* Task prompt *
Duplicate the passage of the thalassemia center text from "Needles pierce their" up to and including "frequent blood transfusions.".

* Excerpt to read *
BANGALORE, INDIA – It’s 5:30 p.m. on a Wednesday, and four children are at a center to receive free blood transfusions in Bangalore, the capital of Karnataka state. The three boys and one girl have thalassemia, a group of inherited blood disorders.
Three of the children are asleep at the spacious center after receiving tests mandatory for the transfusion earlier in the day. They are woken up to receive the blood they need.
Needles pierce their hands, but their faces glow with radiant smiles and twinkling eyes. They shake visitors’ hands with much affection.
Two of the boys are brothers from Bangalore, Kumar Geeta, 8, and Anand Geeta, 4. Their mother, N.G. Geeta, 28, says that both have thalassemia and need frequent blood transfusions.
Akshata Hajeri, the counselor at the center and its lone full-time volunteer, opens reports showing that Kumar has had 66 transfusions at the center, and Anand has had 27.

* Data provided *
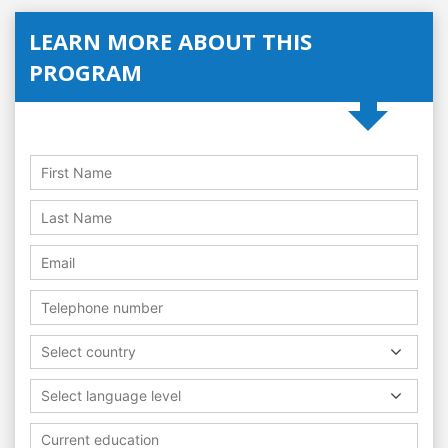
LEARN MORE ABOUT THIS
PROGRAM
Select country
Select language level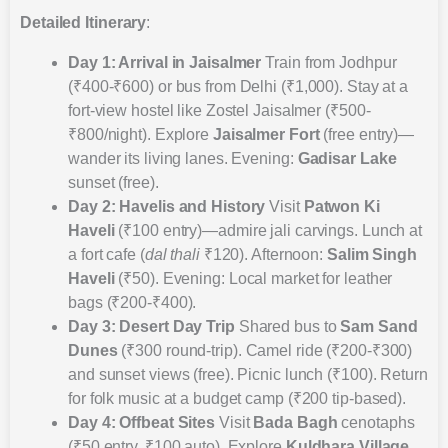
Detailed Itinerary
:
Day 1: Arrival in Jaisalmer
Train from Jodhpur
(₹400-₹600) or bus from Delhi (₹1,000). Stay at a
fort-view hostel like Zostel Jaisalmer (₹500-
₹800/night). Explore
Jaisalmer Fort
(free entry)—
wander its living lanes. Evening:
Gadisar Lake
sunset (free).
Day 2: Havelis and History
Visit
Patwon Ki
Haveli
(₹100 entry)—admire jali carvings. Lunch at
a fort cafe (
dal thali
₹120). Afternoon:
Salim Singh
Haveli
(₹50). Evening: Local market for leather
bags (₹200-₹400).
Day 3: Desert Day Trip
Shared bus to
Sam Sand
Dunes
(₹300 round-trip). Camel ride (₹200-₹300)
and sunset views (free). Picnic lunch (₹100). Return
for folk music at a budget camp (₹200 tip-based).
Day 4: Offbeat Sites
Visit
Bada Bagh
cenotaphs
(₹50 entry, ₹100 auto). Explore
Kuldhara Village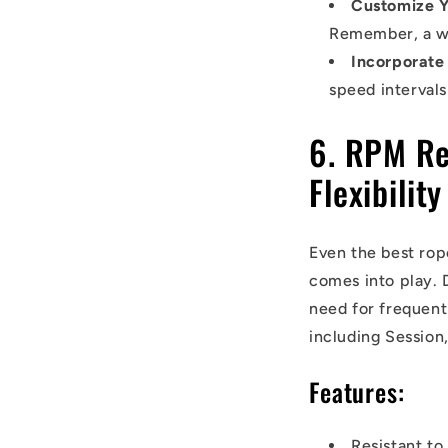
Customize Y
Remember, a wel
Incorporate
speed intervals
6. RPM Re
Flexibility
Even the best rop
comes into play. 
need for frequent
including Session
Features:
Resistant to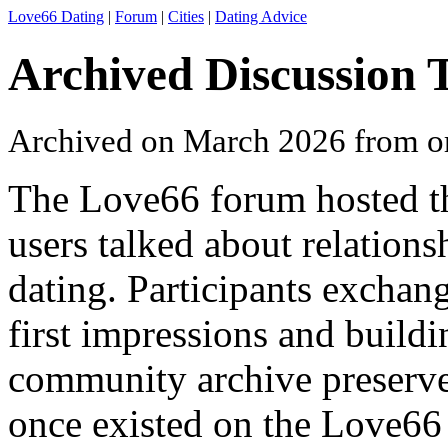
Love66 Dating
|
Forum
|
Cities
|
Dating Advice
Archived Discussion 
Archived on March 2026 from o
The Love66 forum hosted t
users talked about relations
dating. Participants excha
first impressions and buildi
community archive preserves
once existed on the Love66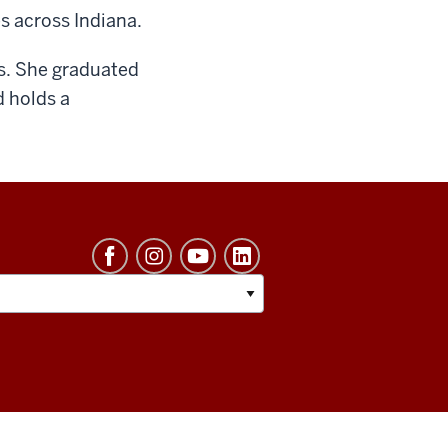
s across Indiana.
rs. She graduated
d holds a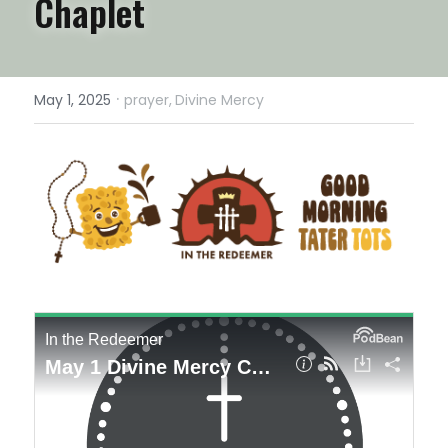
Chaplet
·
May 1, 2025
prayer,
Divine Mercy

* Exercise result *
Needles pierce their hands, but their faces glow with radiant smiles and twinkling eyes. They shake visitors’ hands with much affection.
Two of the boys are brothers from Bangalore, Kumar Geeta, 8, and Anand Geeta, 4. Their mother, N.G. Geeta, 28, says that both have thalassemia and need frequent blood transfusions.